I have a serious fear of heights, so it may not be surprising to find out that this is the first time I’ve been to the Sears Tower. Ever.

Matt also expressed some concern, but we both wanted to check it out.

I’m serious about this height thing. I avoid sewer grates. I have a strong dislike of elevators, to boot. Seriously – I wrote a poem about this whole elevator issue too. Shoot me an e-mail, and I’ll show it to you if you want to see it.

My friend Jim once asked me about my fear of heights, and I thought I came up with a fairly good response. I told him that I trusted engineers. I trusted architects. I trusted city planners and construction workers, welders and bricklayers.

I just happen to trust gravity more.


This was outside the small movie theater, which was the actual "start" of the journey, I guess. Before they let you loose, you sit through a brief movie that gets you up to speed on a little Chicago history.

Despite its rather abrupt and jarring ending, it was pretty good. What was great was that we all were making snide comments the whole time, and I felt like I was in eight grade again. Fantastic.

Inside the theater, I got this weird notion. I felt like we were at Disneyland and had these weird Haunted House flashbacks. I was convinced that the movie theater was actually the elevator and, at the movie’s end, we’d find ourselves on the top of the Sears Tower.


And this would be the express elevator. :|


Tried getting some shots, but most of them came out blurrier than this. Pretty incredible view, despite my distaste for heights. I was perfectly fine on the skydeck, until I got about 2 feet away from the window… then I suddenly turned into an old man who could only walk 3 inches at a step.

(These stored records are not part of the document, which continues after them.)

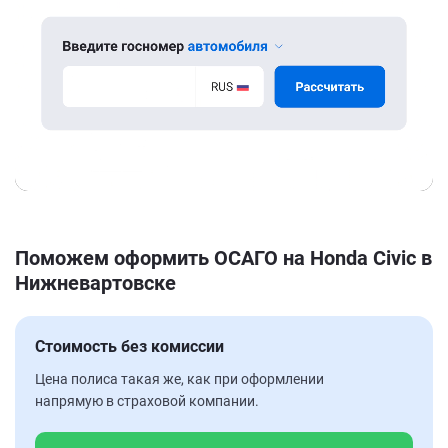
Поможем оформить ОСАГО на Honda Civic в
Нижневартовске
Стоимость без комиссии
Цена полиса такая же, как при оформлении
напрямую в страховой компании.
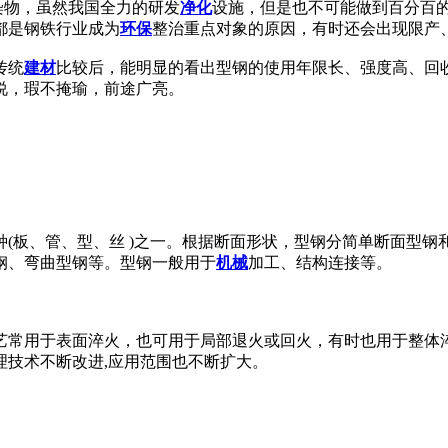
染物，虽然我国全力的研发
净化
设施，但是也不可能做到百分百
都是钢铁行业成为
环保
整治重点对象的原因，有时还会出现限产
传统
建材
比较后，能明显的看出型钢的使用年限长、强度高、回
说，瑕不掩瑜，前途广亮。
(板、管、型、丝 )之一。根据断面形状，型钢分简单断面型钢
钢、弯曲型钢等。型钢一般用于
机械
加工、结构连接等。
常用于表面淬火，也可用于局部退火或回火，有时也用于整体淬
理技术不断改进,应用范围也不断扩大。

I’m tempted to say that it’s almost better to come here at night, than during the day. The view was quite spectacular. We even got a good glimpse of Mars, although the bars along the windows blocked every single telescope along the south side.


Am I this fucking short? Impossible. It’s the building’s fault – fucking up all the perspective. Let’s move on… next picture.

I said, NEXT PICTURE!


Outside, we decided to part ways and I called it a night. There was a slight chance for more debauchery, but I chose to take the boring route instead. I hopped in a cab and asked the cabbie to slow down a bit as I snagged this shot. As we pulled away, someone yelled "Damn papparazi!"

I had an incredible cab driver. The man literally had some sort of compulsion that made him try to go 50 mph the whole way? Stop light coming up? Didn’t matter. He kept gunning it as much as he could, and we sped through most of downtown. The instant the light turned green, he was either screeching his tires or honking at the guy in front of him to hurry up: within two seconds of it turning green! He pulled numerous right-lane passes at every chance, and honked like most people breathe.

When he dropped me off at my house, I tipped him really well, and told him he drove "like a fucking rockstar." He laughed and thanked me, but I swear there was something in his laugh that seemed to say "Yeah. I get that a lot."